Oyun başlıyordu, kazanan ben olacaktım!

⚡⚡⚡⚡⚡⚡⚡⚡⚡⚡⚡⚡⚡⚡⚡

Jimin'den:

  Kürdandan kolları vaaar. Tutmaz o. Kırılırııııım.

Ben:UYANIIIIIIIN!!

  Şarkıya uyumlu bir şekilde koridorda bağırarak söyledim enerjik bir şekilde. Bir o yana bir bu yana hoplaya zıplaya yürüyordum. Bugün fazla enerjiktim, dün Beomgyu ile takıldığım içindi büyük ihtimalle.

  Ya çocuk benim tam kafadarım ya, 3 yıldır bu çocuklarla iş yaptığımızdan artık Beomgyu benim minik kardeşim gibi olmuştu. Dün onunla çok eğlenmiştik, hatta bir ara gülmekten yerlere kapanıyorduk Beomgyu ile.
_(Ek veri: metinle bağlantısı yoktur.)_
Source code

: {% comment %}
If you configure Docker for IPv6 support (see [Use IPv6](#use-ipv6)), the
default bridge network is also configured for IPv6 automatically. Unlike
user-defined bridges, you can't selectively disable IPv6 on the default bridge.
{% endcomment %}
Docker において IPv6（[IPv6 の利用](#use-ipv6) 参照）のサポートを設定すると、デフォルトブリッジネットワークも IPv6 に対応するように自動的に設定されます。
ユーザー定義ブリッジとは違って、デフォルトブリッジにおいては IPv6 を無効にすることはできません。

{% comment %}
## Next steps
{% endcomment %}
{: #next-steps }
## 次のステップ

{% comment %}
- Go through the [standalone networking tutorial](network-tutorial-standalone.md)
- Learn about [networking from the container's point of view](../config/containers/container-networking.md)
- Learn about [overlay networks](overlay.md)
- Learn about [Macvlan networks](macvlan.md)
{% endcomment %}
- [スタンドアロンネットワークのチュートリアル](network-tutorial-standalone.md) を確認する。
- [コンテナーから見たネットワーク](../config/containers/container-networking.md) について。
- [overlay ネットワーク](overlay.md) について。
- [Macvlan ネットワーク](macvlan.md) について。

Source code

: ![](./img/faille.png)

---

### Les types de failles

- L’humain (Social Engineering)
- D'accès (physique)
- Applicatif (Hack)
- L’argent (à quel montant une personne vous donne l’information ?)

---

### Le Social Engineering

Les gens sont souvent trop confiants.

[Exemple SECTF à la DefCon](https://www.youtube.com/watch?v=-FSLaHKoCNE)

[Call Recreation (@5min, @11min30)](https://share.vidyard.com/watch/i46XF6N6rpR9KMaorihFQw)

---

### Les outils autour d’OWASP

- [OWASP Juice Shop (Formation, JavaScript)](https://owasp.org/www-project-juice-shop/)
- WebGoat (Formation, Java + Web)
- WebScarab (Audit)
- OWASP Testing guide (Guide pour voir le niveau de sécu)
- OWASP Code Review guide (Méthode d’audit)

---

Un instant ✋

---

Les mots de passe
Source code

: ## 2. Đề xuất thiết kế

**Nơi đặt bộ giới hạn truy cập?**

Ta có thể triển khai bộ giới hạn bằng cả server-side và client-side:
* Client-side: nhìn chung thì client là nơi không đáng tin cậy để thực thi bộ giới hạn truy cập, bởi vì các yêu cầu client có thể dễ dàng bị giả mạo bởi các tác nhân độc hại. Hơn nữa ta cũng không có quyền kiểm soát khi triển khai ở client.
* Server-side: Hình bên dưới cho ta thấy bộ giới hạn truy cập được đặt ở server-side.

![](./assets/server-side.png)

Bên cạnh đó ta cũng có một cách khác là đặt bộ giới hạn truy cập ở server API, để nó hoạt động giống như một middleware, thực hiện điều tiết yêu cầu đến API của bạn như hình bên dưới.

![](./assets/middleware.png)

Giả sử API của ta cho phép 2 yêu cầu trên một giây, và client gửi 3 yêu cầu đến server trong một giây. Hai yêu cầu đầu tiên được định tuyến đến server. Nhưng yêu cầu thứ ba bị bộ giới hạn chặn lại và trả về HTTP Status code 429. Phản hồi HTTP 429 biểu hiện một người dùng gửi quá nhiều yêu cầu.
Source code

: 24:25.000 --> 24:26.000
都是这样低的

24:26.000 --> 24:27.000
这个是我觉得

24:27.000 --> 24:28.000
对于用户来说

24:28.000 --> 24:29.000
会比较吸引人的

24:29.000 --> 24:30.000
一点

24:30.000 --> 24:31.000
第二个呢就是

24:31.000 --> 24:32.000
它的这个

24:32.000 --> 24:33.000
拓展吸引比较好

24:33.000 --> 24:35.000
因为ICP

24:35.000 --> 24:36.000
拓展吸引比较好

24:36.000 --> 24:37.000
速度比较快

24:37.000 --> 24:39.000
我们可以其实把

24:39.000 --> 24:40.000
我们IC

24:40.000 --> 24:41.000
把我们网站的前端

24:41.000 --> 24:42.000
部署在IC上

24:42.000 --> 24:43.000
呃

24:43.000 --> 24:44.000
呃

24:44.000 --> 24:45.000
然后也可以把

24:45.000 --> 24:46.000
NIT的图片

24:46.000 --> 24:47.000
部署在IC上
Yan tarafımdan bana yumruk atıp gülen de bir Jin hyung vardı. Jin hyung gülüyor ve beni dövüyor diye acıdan daha fazla güldümüştüm. Gülerken düştüğüm yerden kalkarken Taehyun ile göz göze gelmiştim, biraz sinirli gibi bakıyordu bize. Özellikle Beomgyu benimle konuşurken biraz daha sinirliydi. Soobin de biraz sinirli gibiydi ama sonradan açılmıştı.

  Bu grup böyleydi hep. Kaplanlarla her karşılaşılmasından sonra herkes sığınaklara dağılıyordu, o aralıkta neler yaşıyorlardı bilmiyorum ama bize geldiklerinde hep biraz gergin oluyorlardı.

    Bir anda Yoongi hyung'un odasından bir ses geldi. Sesi duyduğum anda gülümseyerek o tarafa döndüm.

Yoongi hyung:SENİ DÖVECEĞİİİİM!!

Ben:Sorun olmaaaaz!

Diyerek az önce kafamda dönen şarkıdan sapmadan aynı melodide devam ettim.

Yoongi hyung:Benim için deeee!

Gülümseyerek önüme döndüm ve koridorda yürümeye devam ettim. Yine her zaman ki gibi herkesi uyandırma işi bendeydi.

   Jin hyung'un odasının önünden geçerken Jin hyung'un odasının kapısı açılmış ve içeriden Jin hyung çıkmıştı. Gülümseyerek ona döndüm ve kocaman bir gülümsemem ile ona baktım.

Jin hyung:Günaydın Chim.

Odasının kapısını kapatırken gülümseyerek bana döndü. Benden uzun olduğu için kafamı kaldırıp ona baktım. Yüzü yine ışıl ışıl ve temiz, saçları yine -nasıl olduğunu anlamadığım bir şekilde gayet düzgün bir şekilde- karışmamış bir şekilde karşımda duruyordu. Yine yakışıklıydı, yine yakışıklıydı. Bir de gelip bize "Yine kahve içemedim, yüzüm kırışacak, çirkin olacağım" diye söyleniyor. Hyung, kandırma bizi lütfen...

Ben:Günaydın hyung.

Diye söyledim ona gülümseyerek. O da kafasını sağa yatırarak gülümsedi sonra da konuştu.

Jin hyung:Yoongi birazdan gelip sana vuracak. Haberin olsun.

Yalancı bir şekilde ağzımdan "hah" nidası çıktı. Bana her şeyi yapabileceğini zannediyordu, ama yapamazdı. Ondan daha çeviktim ben.

Ben:Bağışıklık geliştirdim zaten. Bir şey olmaz.

Diye belirttim Jin hyung'a karşı. Benim bu cümle de o omuz silkti ve dudaklarını büzdü.

Jin hyung:Sen bilirsin.

Dedi ve yanımdan uzaklaştı. Bir, iki-üç saniye arkasından baktım. Ya adamın yürüyüşü bile diyor ki: Ben kusursuzum. Of, işte beni de ciddiye alan yok. Neyse, uyandırmaya devam.

Ben:Uyanıııooon!

Jin hyung'un odasının önünde ayaklarımın üzerine düşüp, dönüp dururken Hoseok hyung'un odasının kapısı açılmış ve enerjik bir Hoseok hyung çıkmıştı.